Gambia’s Record Remittances Make Up for Tourism Losses, IMF Says


Gambia’s record-high remittance inflows have more than compensated for the country’s decline in tourism revenue due to coronavirus-related travel restrictions, according to the International Monetary Fund.

Remittance and capital transfers stood at $588 million in 2020, a 78% rise compared with 2019, leading to a positive balance of payments overall, Mamadou Barry, the IMF’s resident representative, said in a statement following the first review of its current IMF program.

“This has more than compensated for the losses in tourism and re-export trade inflows,” he said. “Gross international reserves continued to increase,” creating the conditions for a stable currency, Barry said.

The $1-billion West African economy depends on tourism for nearly a third of its GDP, drawing mainly European holiday-makers to its white-sand beaches. Authorities estimated it stood to lose $292 million of the industry’s revenue by the end of 2020 due to the fallout from coronavirus-related travel restrictions.

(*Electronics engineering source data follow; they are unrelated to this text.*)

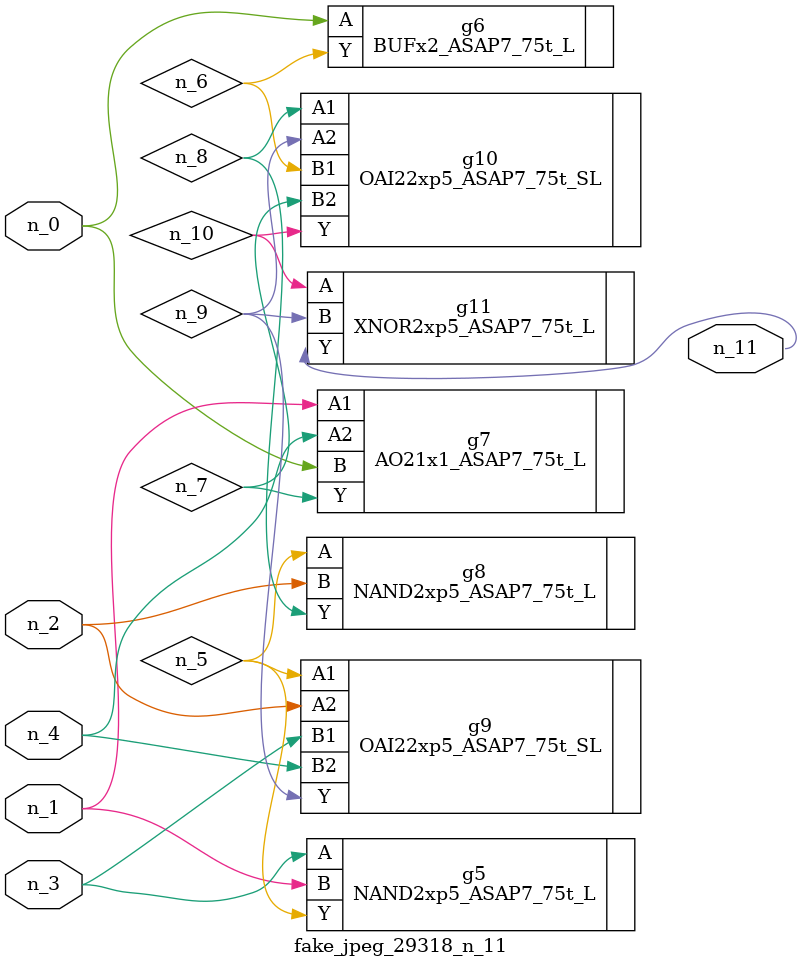
<source format=v>
module fake_jpeg_29318_n_11 (n_3, n_2, n_1, n_0, n_4, n_11);

input n_3;
input n_2;
input n_1;
input n_0;
input n_4;

output n_11;

wire n_10;
wire n_8;
wire n_9;
wire n_6;
wire n_5;
wire n_7;

NAND2xp5_ASAP7_75t_L g5 ( 
.A(n_3),
.B(n_1),
.Y(n_5)
);

BUFx2_ASAP7_75t_L g6 ( 
.A(n_0),
.Y(n_6)
);

AO21x1_ASAP7_75t_L g7 ( 
.A1(n_1),
.A2(n_4),
.B(n_0),
.Y(n_7)
);

NAND2xp5_ASAP7_75t_L g8 ( 
.A(n_5),
.B(n_2),
.Y(n_8)
);

OAI22xp5_ASAP7_75t_SL g10 ( 
.A1(n_8),
.A2(n_9),
.B1(n_6),
.B2(n_7),
.Y(n_10)
);

OAI22xp5_ASAP7_75t_SL g9 ( 
.A1(n_5),
.A2(n_2),
.B1(n_3),
.B2(n_4),
.Y(n_9)
);

XNOR2xp5_ASAP7_75t_L g11 ( 
.A(n_10),
.B(n_9),
.Y(n_11)
);


endmodule
</source>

An improved remittance data recording system and a shift from informal to formal remittance platforms due to virus-related travel restrictions are responsible for the high inflows recorded last year, Seeku Jaabi, the first deputy governor of the Central Bank of The Gambia, said at an online conference last month.

Gambia’s economic growth is “projected around zero percent in 2020, which is much better than its sub-Saharan African tourism-dependent peer countries whose GDP growth in 2020 is projected to average negative 10%-11%,” IMF’s Barry said. An increase in agricultural production and resilience in the construction and food-retail sectors, after public and private donors funded food-package distributions, supported output, he said.

Growth is projected to rebound to 6% in 2021 and average 6.5% in the medium-term, if the government implements the stimulus package included in the 2021 budget and global conditions normalize, Barry said. The IMF also recommends Gambia focuses on fiscal consolidation and improving debt management.

“The risk of debt distress remains high despite a projected decline in the debt-to-GDP ratio from 80.1% in 2019 to 76.4% in 2020,” he said.